Текст документа:
╔══

Гардинно-кружевная фабрика находится в начале переулка, а за нею – один из значительных здесь архитектурных и исторических памятников: в глубине участка под №6 стоит особняк, построенный,

возможно, после 1816 г. купцом Л.Д. Грачевым, владельцем текстильной фабрики, находившейся на огромном участке. В середине XIX в. он принадлежал семье Ганешиных, богатых купцов-фабрикантов. В конце века участок приобрела кружевная фабрика, где работал Карл Метнер, сыновья которого оставили благотворный след в истории русской культуры: Эмилий создал знаменитое издательство «Мусагет», Александр был не только композитором, но скрипачом и дирижером – он долгое время заведовал музыкальной частью Камерного театра, а Николай был самым известным из них и прославился как композитор. По словам исследователя его творчества, «отпечаток высокого интеллекта, внутреннего воодушевления, богатой фантазии был характерен и для исполнительского облика Николая Карловича и для его композиции, где мысль и чувство сосуществовали в чудесном единстве».

Николаи и Эмилии Метнеры поселились в Большом Саввинском переулке в доме фабрики в конце 1913 г. «Тогда это была окраина Москвы – верхний этаж, старинный дом, с толстыми звуконепроницаемыми стенами, кругом много зелени,– вспоминала племянница Метнера. – В квартире было шесть комнат, так что братья, Николай Карлович и Эмилий Карлович, могли работать, не мешая друг другу. У дяди Коли был большой кабинет, где стояли два рояля (фабрик Липп и Бехштейн), письменный стол, большой угловой диван и шкафы с нотами и книгами. Комната была очень светлая и уютная...» Об этом же доме вспоминала и Мариэтта Шагинян, дружившая с Метнерами и прожившая «на пансионе» зиму 1916 г.: «...быт наш начинался с открытой утром форточки, с открытых форточек во всей квартире и особого, сейчас исчезнувшего дыма – лесного аромата сухих березовых дров из открытых створок больших голландских печей».

Николай Карлович жил здесь до 1919 г., когда фабрику национализировали, а семью Метнеров выселили. Через два года Н.К. Метнер навсегда покинул родину: выступая за границей, он предполагал возвратиться обратно, но в 1931 г. ему без всяких объяснений отказали в визе, и всю оставшуюся жизнь Н.К. Метнер прожил на Западе, став знаменитым композитором и исполнителем.

╚══

Задание:
Изложите содержание текста об особняке под №6 и семье Метнеров в двух предложениях.

Исходные материалы:

╔══

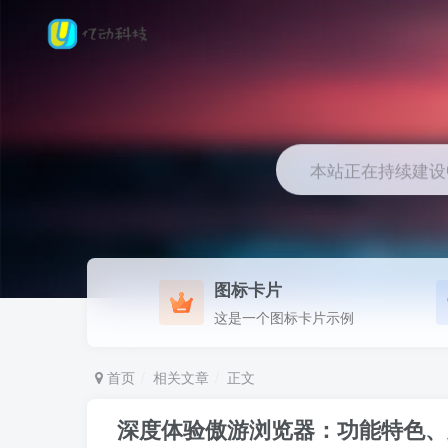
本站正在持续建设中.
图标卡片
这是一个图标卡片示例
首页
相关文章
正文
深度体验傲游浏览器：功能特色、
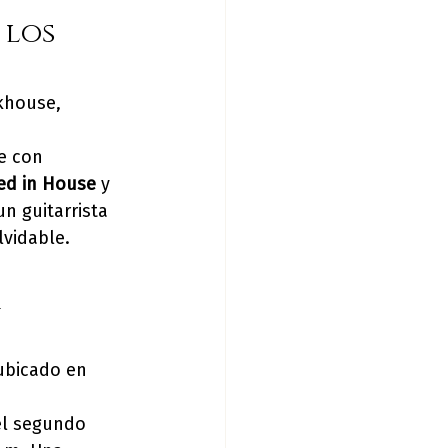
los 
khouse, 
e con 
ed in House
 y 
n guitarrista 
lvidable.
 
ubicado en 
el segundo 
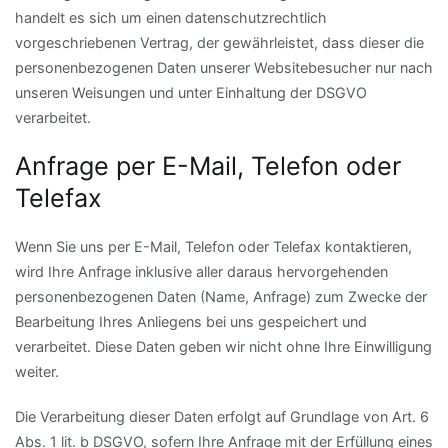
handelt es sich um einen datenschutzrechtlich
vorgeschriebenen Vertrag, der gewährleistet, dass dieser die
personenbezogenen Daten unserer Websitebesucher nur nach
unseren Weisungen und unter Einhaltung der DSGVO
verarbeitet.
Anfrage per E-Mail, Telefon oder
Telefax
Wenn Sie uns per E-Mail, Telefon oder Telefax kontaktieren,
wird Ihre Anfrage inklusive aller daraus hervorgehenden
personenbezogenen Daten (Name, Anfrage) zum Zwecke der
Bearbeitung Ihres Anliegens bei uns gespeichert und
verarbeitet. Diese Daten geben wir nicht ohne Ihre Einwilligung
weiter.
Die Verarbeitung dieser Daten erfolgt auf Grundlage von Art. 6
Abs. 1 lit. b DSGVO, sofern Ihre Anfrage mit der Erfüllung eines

╚══
╔══

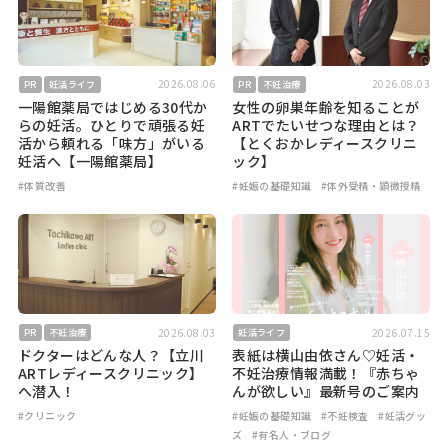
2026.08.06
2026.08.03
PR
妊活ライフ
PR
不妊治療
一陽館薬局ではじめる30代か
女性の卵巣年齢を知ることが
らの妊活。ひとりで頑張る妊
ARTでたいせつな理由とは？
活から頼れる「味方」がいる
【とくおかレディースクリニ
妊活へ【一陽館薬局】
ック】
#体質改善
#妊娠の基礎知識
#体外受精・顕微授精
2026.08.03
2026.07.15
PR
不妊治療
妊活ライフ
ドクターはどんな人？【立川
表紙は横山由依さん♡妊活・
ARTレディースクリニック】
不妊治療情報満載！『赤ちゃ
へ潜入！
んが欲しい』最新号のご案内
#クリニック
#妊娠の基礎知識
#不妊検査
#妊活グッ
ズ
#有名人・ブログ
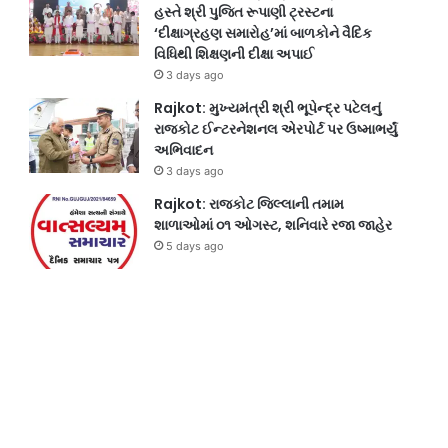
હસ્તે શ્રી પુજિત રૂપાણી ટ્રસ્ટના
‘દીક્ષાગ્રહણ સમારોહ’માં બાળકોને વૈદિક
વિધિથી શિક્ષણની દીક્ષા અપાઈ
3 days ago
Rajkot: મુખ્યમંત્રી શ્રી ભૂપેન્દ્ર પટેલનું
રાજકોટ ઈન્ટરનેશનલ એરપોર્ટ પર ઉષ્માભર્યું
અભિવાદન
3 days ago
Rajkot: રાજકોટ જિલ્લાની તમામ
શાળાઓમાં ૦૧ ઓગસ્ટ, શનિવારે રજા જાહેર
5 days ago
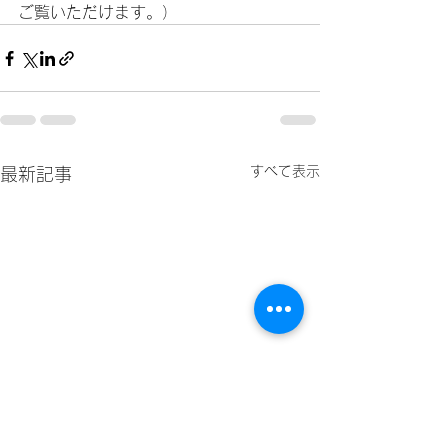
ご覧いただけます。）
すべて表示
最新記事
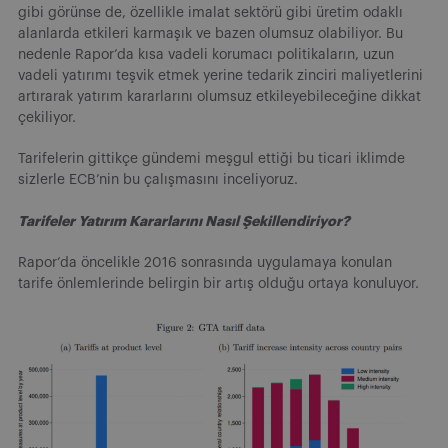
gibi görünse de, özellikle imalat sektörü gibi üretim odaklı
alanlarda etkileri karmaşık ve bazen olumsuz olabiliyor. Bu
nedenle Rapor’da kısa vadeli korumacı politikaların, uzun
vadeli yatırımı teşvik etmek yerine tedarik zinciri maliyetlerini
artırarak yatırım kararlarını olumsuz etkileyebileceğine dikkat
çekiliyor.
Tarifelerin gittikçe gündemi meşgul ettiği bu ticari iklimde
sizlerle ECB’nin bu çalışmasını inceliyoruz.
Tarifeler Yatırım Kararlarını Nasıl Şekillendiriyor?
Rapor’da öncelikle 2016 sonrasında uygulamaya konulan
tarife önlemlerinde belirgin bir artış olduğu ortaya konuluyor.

╚══
╔══

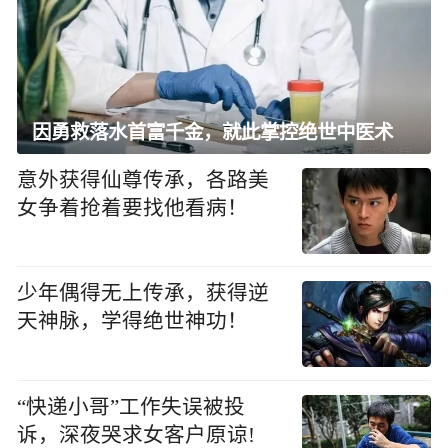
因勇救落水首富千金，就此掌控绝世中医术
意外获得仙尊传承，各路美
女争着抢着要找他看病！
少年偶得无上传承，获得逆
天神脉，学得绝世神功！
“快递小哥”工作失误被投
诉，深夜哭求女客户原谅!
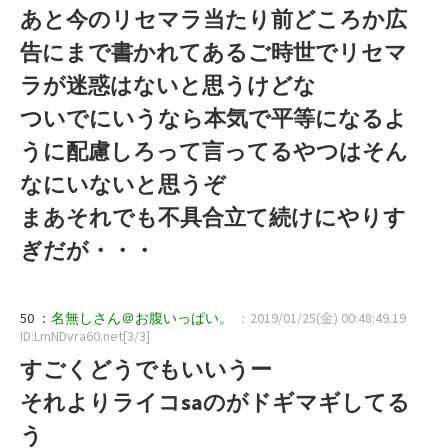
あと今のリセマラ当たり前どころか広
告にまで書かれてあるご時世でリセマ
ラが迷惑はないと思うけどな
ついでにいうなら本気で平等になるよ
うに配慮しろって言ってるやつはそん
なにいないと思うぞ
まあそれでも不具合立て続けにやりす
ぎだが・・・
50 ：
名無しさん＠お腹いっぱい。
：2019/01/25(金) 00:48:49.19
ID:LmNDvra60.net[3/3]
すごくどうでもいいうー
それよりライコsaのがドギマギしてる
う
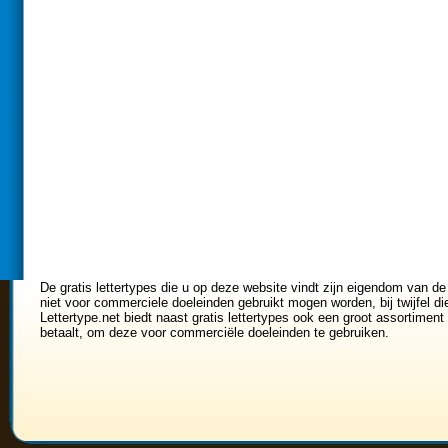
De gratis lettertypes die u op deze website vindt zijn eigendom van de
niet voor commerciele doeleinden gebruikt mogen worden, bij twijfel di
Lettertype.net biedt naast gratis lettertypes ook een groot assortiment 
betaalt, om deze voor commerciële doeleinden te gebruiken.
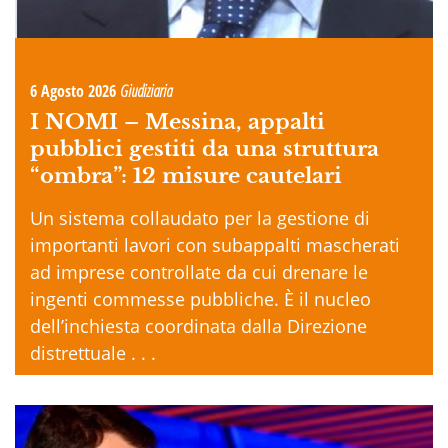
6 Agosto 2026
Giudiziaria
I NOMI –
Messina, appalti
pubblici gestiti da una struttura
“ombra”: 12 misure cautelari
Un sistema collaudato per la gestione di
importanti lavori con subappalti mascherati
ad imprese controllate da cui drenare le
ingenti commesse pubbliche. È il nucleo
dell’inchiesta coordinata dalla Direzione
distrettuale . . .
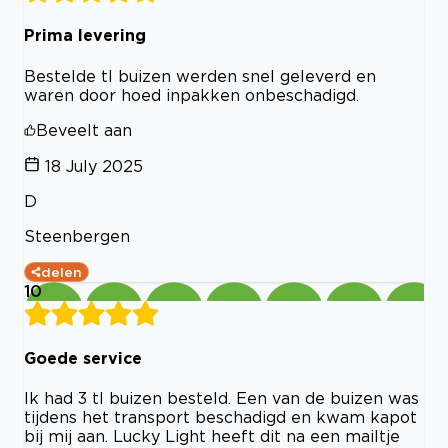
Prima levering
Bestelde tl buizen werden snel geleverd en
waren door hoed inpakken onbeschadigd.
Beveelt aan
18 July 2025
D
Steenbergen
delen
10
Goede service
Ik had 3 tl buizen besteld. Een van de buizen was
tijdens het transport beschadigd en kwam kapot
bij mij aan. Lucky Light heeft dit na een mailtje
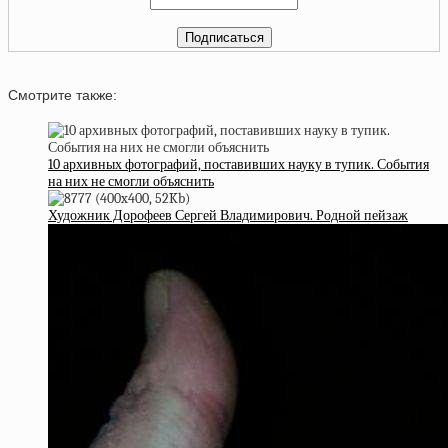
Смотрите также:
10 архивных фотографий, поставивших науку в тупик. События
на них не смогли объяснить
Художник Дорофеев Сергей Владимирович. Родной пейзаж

╚══

Ответ ниже:
Особняк на участке под №6, построенный, возможно, после 1816 г. купцом Л.Д. Грачевым, в середине XIX в. принадлежал семье Ганешиных, а в конце века участок приобрела кружевная фабрика, где работал Карл Метнер. Его сыновья Николай и Эмилий поселились в доме фабрики в конце 1913 г., и Николай Карлович жил здесь до 1919 г., когда фабрику национализировали, а через два года навсегда покинул родину.